You cannot be really first-rate at your work if your work is all you are. ~Anna Quindlen
Every business faces the challenge of attracting and connecting with customers. One of the best ways to capture their attention is to share your story and tap into its irresistible power. Effective storytelling is a strategic business tool you can use to help forge human connections and form strong emotional bonds with your market.
People are attracted to stories because we are hard-wired to be social. The more relatable you are, the easier it is to touch the hearts and minds of your target audience in a meaningful way.
Storytelling has been in existence as long as mankind. It’s execution and delivery may have changed over the years with the advances in technology, but its dramatic structure is as old as Aristotle. Freytag’s Pyramid, for example, is a simple structure that has been used by many great storytellers (not just Shakespeare) for thousands of years.
You may have learned about it in school but likely have not thought about how you might put it to work in your business. For a quick reminder of how it plays out, see the illustration below:
Image credit: http://vectoringamedevia.wordpress.com/
The usefulness of Freytag’s Pyramid is not limited to ancient Greek and Shakespearean drama. It also works for copy used in ads and sales letters and can be incorporated into many of your other marketing communications and presentations to great effect too.
Why does it work so well, you ask?
I wasn’t sure myself. Fortunately, Harrison Monarth wrote about it earlier this year for Harvard Business Review and I found the explanation fascinating. He was discussing why Budweiser’s Superbowl ad featuring the Clydesdale horses worked so well and said:
“Storytelling evokes a strong neurological response. Neuroeconomist Paul Zak’s research indicates that our brains produce the stress hormone cortisol during the tense moments in a story, which allows us to focus, while the cute factor of the animals releases oxytocin, the feel-good chemical that promotes connection and empathy. Other neurological research tells us that a happy ending to a story triggers the limbic system, our brain’s reward center, to release dopamine which makes us feel more hopeful and optimistic.”
Interesting, isn’t it? But advertisers and copywriters aren’t the only ones who can capitalize on this strategy. You can too.
The hidden power of storytelling
Harrison brought the point home with this compelling example that proves the hidden power of storytelling.
“Seeking compensation for a client who had lost both arms in an accident, trial lawyer Moe Levine surprised the court and jury, who were accustomed to long closing arguments, by painting a brief and emotionally devastating picture instead:
As you know, about an hour ago we broke for lunch.

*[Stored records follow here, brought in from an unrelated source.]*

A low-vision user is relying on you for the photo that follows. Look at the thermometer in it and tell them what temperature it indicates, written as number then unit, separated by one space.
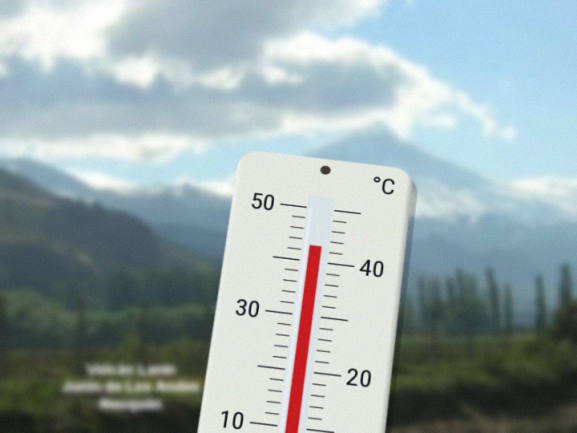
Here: 43 °C
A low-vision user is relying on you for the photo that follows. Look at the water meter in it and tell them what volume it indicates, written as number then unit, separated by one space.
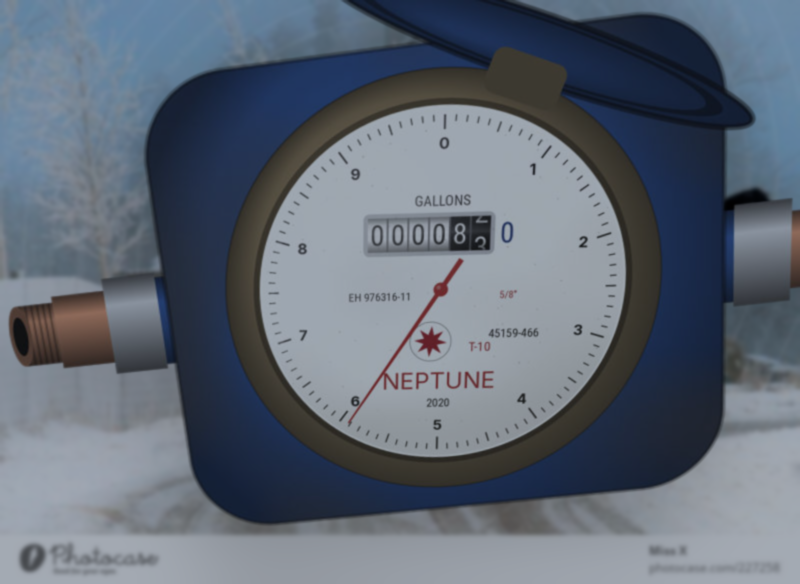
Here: 825.9 gal
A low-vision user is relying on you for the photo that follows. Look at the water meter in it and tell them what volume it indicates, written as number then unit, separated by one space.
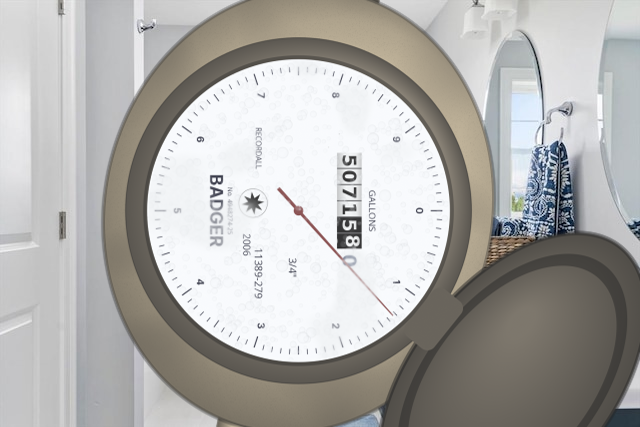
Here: 5071581.3 gal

I saw the bailiff come and take you all as a group to have lunch in the jury room. Then I saw the defense attorney, Mr. Horowitz. He and his client decided to go to lunch together. The judge and court clerk went to lunch. So, I turned to my client, Harold, and said “Why don’t you and I go to lunch together?” We went across the street to that little restaurant and had lunch. (Significant pause.) Ladies and gentlemen, I just had lunch with my client. He has no arms. He has to eat like a dog. Thank you very much.
Levine reportedly won one of the largest settlements in the history of the state of New York.”
Just seven words (“He has to eat like a dog”) were needed to tell the story of how Levine’s client had been stripped of his humanity by the injuries he suffered. A lengthier argument wouldn’t have made such a dramatic impact.
That’s the power effective storytelling can have. Data are objective and may be compelling enough to persuade people but they are not enough to inspire them to take action. So start working on honing your storytelling skills. You will reap benefits unattainable in any other way and see them on your bottom line.